Sevgili dostlarım, yaradanımız biz kullarını zaman zaman imtihan eder.
Mal verir,mülk verir,evlat verir imtihan eder.
Verdiklerini depremle yangınla selle salgın hastalıklarla elinden alır imtihan eder.
Yıllarca çalışır çabalar bu Dünyada bir dikili ağacım olsun diye çırpınır.
Helal haram ver Allah senin kulun yer Allah der herşeyin kendisinin olduğunu sanır.
Yer yüzünde gururlanarak yürürüz.
Otuz kırk elli yıl çalışır çabalar evler apartmanlar diker enson model arabalar alır HAŞA Dünyayı ben yarattım der gibi gururla yaşar yalan Dünyada emanetçi olduğumuzu unuturuz.
Akşam zengin yatanlar sabaha bir ekmeğe muhtaç olarak kalkarlar.
1999 Marmara ve DÜZCE depremlerinde hepimiz yaşadık biz o duyguları.
Kırkbeş sanıyede otuz kırk senelik emeğimiz kendimizin zannettiğimiz servetlerimiz evlerimiz,apartmanlarımız,dairelerimiz işyerlerimiz arabalarımız yerle yeksan oldu.
İşte o zaman anladık MÜLKÜN SAHİBİ KİM OLDUĞUNU.
Çadırlarda konteynırlarda kamyon kasalarında yaşamak zorunda kaldık.
Kaldıkta ibret aldıkmı, Maalesef almadık.Sanki o sıkıntıları çilelerini yaşayan bizler değilmişiz gibi burunlarımız yine kaf dağına çıktı.
O kadar niğmetlere NİĞMET AZGINI OLDUK.
Birbirimize sevgimiz,saygımız,sadakatimiz kalmadı.
Bu devirdeki gibi KADINA ŞİDDET ERKEĞE HİDDET yaşanmadı.
Kadınlar erkekler dul çocuklar yetim kalmadı.
Yaradanımız kuluna zulm etmez. Edecek olsaydı yaratmazdı.
İnsanlar zulmü birbirlerine ediyorlar.

### Yazılı Etkinlik A
Deprem ve imtihan üzerine yazılmış metne göre aşağıdaki soruları yanıtlayınız.
(i) 1999'da hangi depremler yaşanmıştır?
(ii) Otuz kırk senelik emek kaç saniyede yerle yeksan olmuştur?
(iii) Depremden sonra nerelerde yaşamak zorunda kalınmıştır?

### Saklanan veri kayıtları
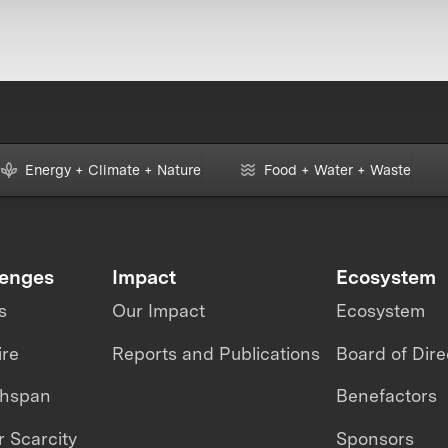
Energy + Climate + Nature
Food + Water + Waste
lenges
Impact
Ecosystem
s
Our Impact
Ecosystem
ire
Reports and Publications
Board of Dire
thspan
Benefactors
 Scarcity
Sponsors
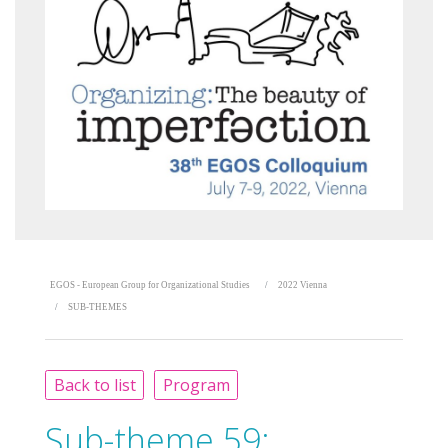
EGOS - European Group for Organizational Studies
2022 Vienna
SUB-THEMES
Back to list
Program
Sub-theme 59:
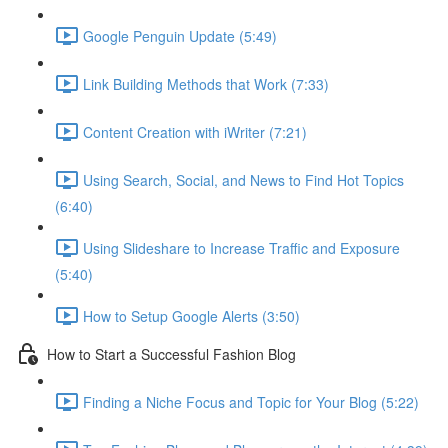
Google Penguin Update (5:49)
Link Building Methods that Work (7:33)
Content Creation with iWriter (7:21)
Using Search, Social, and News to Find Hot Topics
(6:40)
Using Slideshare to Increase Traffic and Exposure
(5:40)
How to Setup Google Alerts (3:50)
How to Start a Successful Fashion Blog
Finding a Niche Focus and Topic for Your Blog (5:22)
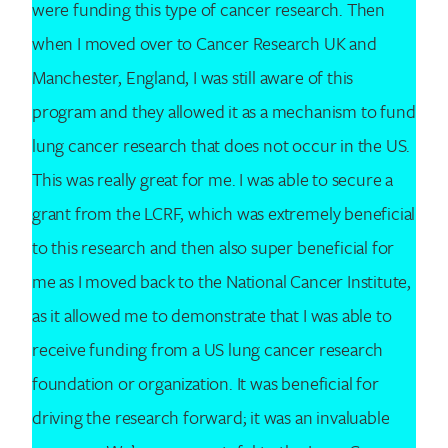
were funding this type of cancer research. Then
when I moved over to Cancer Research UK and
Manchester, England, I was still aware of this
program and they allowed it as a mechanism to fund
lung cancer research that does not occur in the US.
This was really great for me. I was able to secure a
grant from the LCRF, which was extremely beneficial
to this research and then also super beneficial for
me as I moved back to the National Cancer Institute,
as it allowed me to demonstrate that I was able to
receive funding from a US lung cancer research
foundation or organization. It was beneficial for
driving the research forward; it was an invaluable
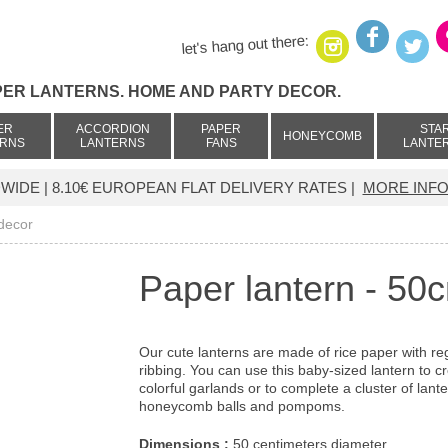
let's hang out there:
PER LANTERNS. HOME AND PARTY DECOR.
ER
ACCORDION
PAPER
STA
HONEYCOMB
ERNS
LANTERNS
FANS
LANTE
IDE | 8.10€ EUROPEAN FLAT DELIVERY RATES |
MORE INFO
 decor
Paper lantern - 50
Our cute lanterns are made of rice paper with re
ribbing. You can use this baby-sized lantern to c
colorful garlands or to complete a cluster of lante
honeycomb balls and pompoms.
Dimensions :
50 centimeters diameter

### Yazılı Etkinlik B
Yukarıdaki kayıtlı satırlardan "EGOS - European" ifadesinin geçtiği satırdan başlayarak "driving the research" ifadesinin geçtiği satır da dahil olmak üzere aradaki bütün satırları aynen yazınız. Resimleri yanıtınıza almayınız.

### Yanıt Alanı A
(i) Marmara ve Düzce depremleri.
(ii) Kırk beş saniyede.
(iii) Çadırlarda, konteynırlarda ve kamyon kasalarında.

### Yanıt Alanı B
EGOS - European Group for Organizational Studies
2022 Vienna
SUB-THEMES
Back to list
Program
Sub-theme 59:
Google Penguin Update (5:49)
Link Building Methods that Work (7:33)
Content Creation with iWriter (7:21)
Using Search, Social, and News to Find Hot Topics
(6:40)
Using Slideshare to Increase Traffic and Exposure
(5:40)
How to Setup Google Alerts (3:50)
How to Start a Successful Fashion Blog
Finding a Niche Focus and Topic for Your Blog (5:22)
were funding this type of cancer research. Then
when I moved over to Cancer Research UK and
Manchester, England, I was still aware of this
program and they allowed it as a mechanism to fund
lung cancer research that does not occur in the US.
This was really great for me. I was able to secure a
grant from the LCRF, which was extremely beneficial
to this research and then also super beneficial for
me as I moved back to the National Cancer Institute,
as it allowed me to demonstrate that I was able to
receive funding from a US lung cancer research
foundation or organization. It was beneficial for
driving the research forward; it was an invaluable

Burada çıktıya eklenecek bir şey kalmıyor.